§ **What is being asked**:
Answer these questions using the worked math solution on ln x and ln^2 x:
(a) At which two x values do ln x and ln^2 x meet?
(b) What result does the solution give for the integral of ln x dx, the one labeled (1)?
(c) In the integral of ln^2 x, what is u set equal to?

First we need to determine the points of intersection between lnx and ln^2 x
==> ln x = ln^2 x
==> ln^2 x - ln x = 0
==> lnx ( lnx -1) =0
==> lnx = 0 ==> x = 1
==> lnx-1 = 0 ==> lnx = 1 ==> x = e
Then we need to find the integral between x = 1 and x= e
==> Int ln^2 x - lnx = Int lnx ( lnx-1) dx
Int lnx dx
v= lnx ==> dv = 1/x dx
du = dx ==> u = x
==> Int vdu = v*u - Int u dv
==> Int lnx dx = xlnx - Int x*1/x dx
==> int lnx dx = xlnx - x + C........(1)
==> Int ln^2 x
u= ln^2x ==> du = 2lnx 1/x dx
dv = dx ==> v = x
==> Int u dv = u*v - Int v du
==> Int ln^2 x dx = xln^2 x - Int 2lnx dx
==> Int ln^2 x = xln^2 x - 2* (1)

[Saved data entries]
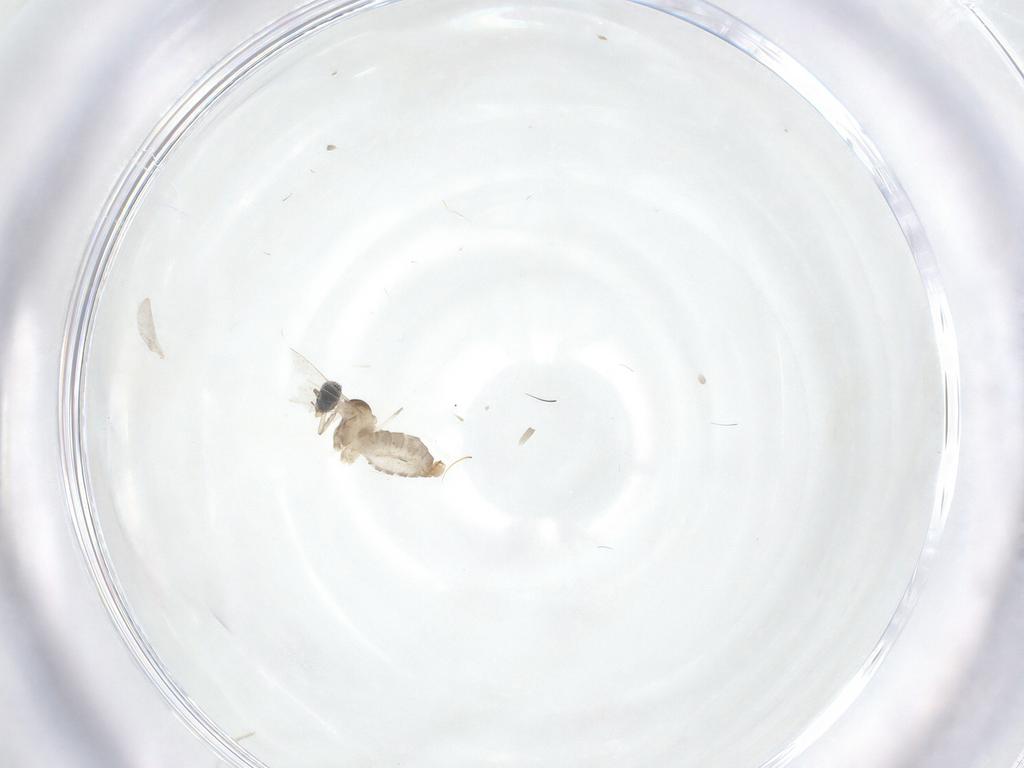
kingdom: Animalia
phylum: Arthropoda
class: Insecta
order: Diptera
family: Cecidomyiidae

§ **Full output**:
(a) x = 1 and x = e
(b) x ln x − x + C
(c) u = ln^2 x